Our results will have to be reconciled with relapse prevention drug studies, which mostly show some deterioration in the drug arm and a significantly greater deterioration in the placebo arms. Also, psychotherapy is associated with substantial relapse rates, as has been shown in naturalistic studies. The most probable explanation for this lack of deterioration during the treatment-free period in our meta-analysis is that the long-lasting effects seen in all four conditions may be superimposed by effects of spontaneous remission and/or regression to the mean. Moreover, follow-up studies are hampered by methodological problems, i.e. high attrition rates and many confounding factors. For example, it is common for clinical trial protocols to require participants to refrain from involvement in any other treatments during the active treatment period. However, in follow-up studies, it is almost impossible to control what alternative treatments patients utilise after stopping their original treatment. In the treatment-free period, patients who re-experience symptoms of their disorder may start new psychological therapies or take medications, most probably the ones that they have found to be helpful previously. Thus, possible differences between the experimental and control conditions are levelled out.
In contrast to the original meta-analysis using the full data-set of 234 randomised controlled trials, which showed that effect sizes for medications were almost twice as high at post-treatment than for psychotherapies,Reference Bandelow, Reitt, Rover, Michaelis, Gorlich and Wedekind4 the effect size of medications did not differ significantly from the psychotherapy effect size before the follow-up period (post-treatment) in the present study. This may be because of the fact that we could only include 16 drug trials that had follow-up assessments, and these studies did not use the medications with the highest effect sizes (e.g. imipramine, sertraline, phenelzine, fluoxetine, alprazolam and lorazepam). Generally, the end-point effect sizes of all treatments analysed in this study were lower than the effect size achieved with some drugs in the analysis of the acute studies in which for all medications together, an effect size of d = 2.02 was calculated.
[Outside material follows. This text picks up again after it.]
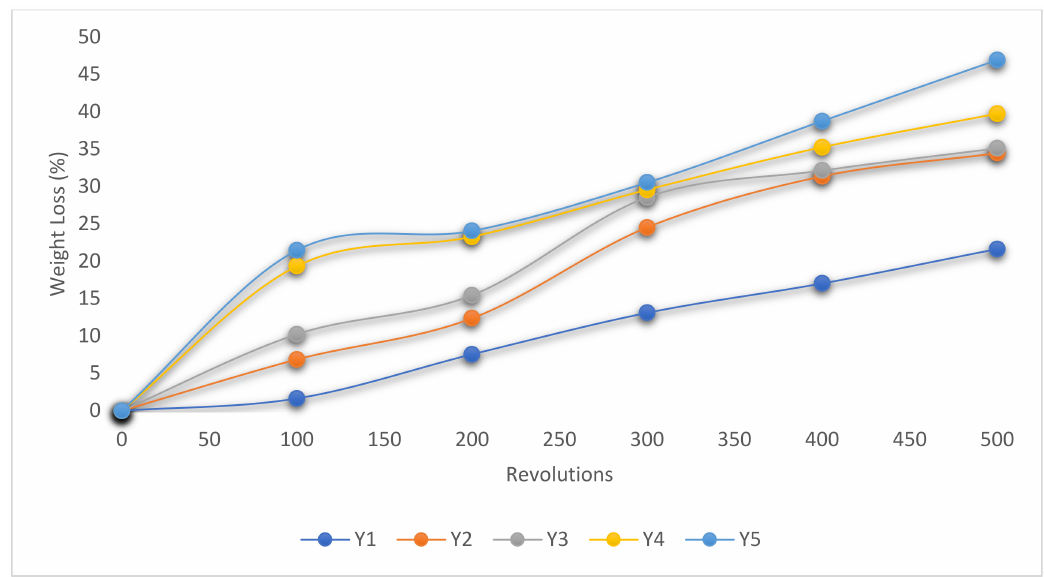
Figure 7. Abrasion resistance test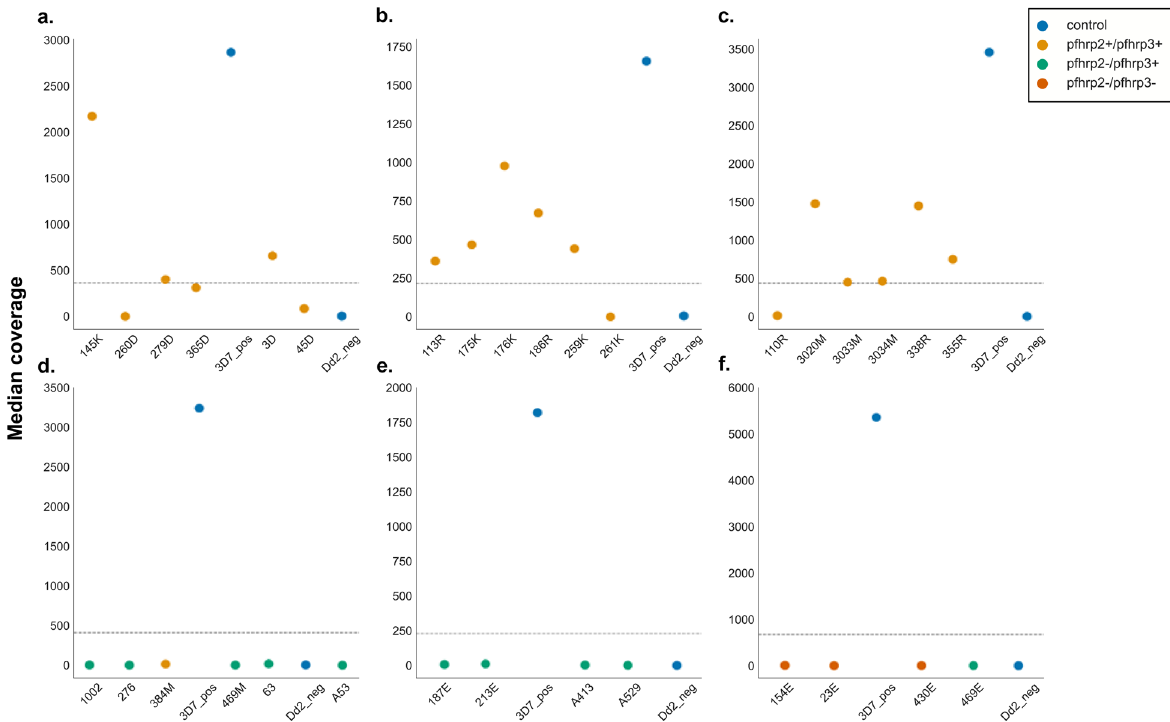
Figure 3. Positivity thresholds for previously analyzed TES sample dataset. Based on the positivity threshold established for each sequencing pool, calculated as the first octile between the median coverage of the Dd2 negative control and 3D7 positive control, largely reifies the findings from a previous analysis of these samples 9,16 . Notably, no samples previously assessed to be pfhrp2- were found to be putatively positive using this MinION assay. Positivity thresholds are shown here for sequencing runs ( a ) FL1_TES, ( b ) FL2_TES, ( c ) FL3_TES, ( d ) FL4_TES, ( e ) FL5_TES, and ( f )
Our study has limitations. There were only few follow-up studies using medication or placebo conditions. Substantial heterogeneity was found. Follow-up studies with the medications that showed higher effects sizes in the acute treatment period are lacking. Therefore, our results should be interpreted with caution. Patients on medications should be monitored for a relapse, and treatment should not be terminated too early. There were substantial differences in the number of available follow-up assessments at the various time points and in the intervals between these time points. Therefore, we had to deal with missing values in the statistical analysis. We pooled studies from all three major anxiety disorders because in the analysis of the acute studies we did not find significant differences between these disorders with respect to response. However, some anxiety disorders may be more inclined to respond to a certain treatment than others, and some drugs may be more effective than others.
In summary, uncontrolled studies that report stable improvements after a treatment-free follow-up period may overestimate the ‘durability’ of psychotherapies, as these may be caused by unspecific effects. The often-cited advantage of psychotherapy over pharmacotherapy for anxiety disorders – a longer-lasting improvement – could not be confirmed in our study. Future follow-up studies should use a protocol that monitors confounding factors, e.g. additional, unscheduled medications or psychological therapies during the follow-up period.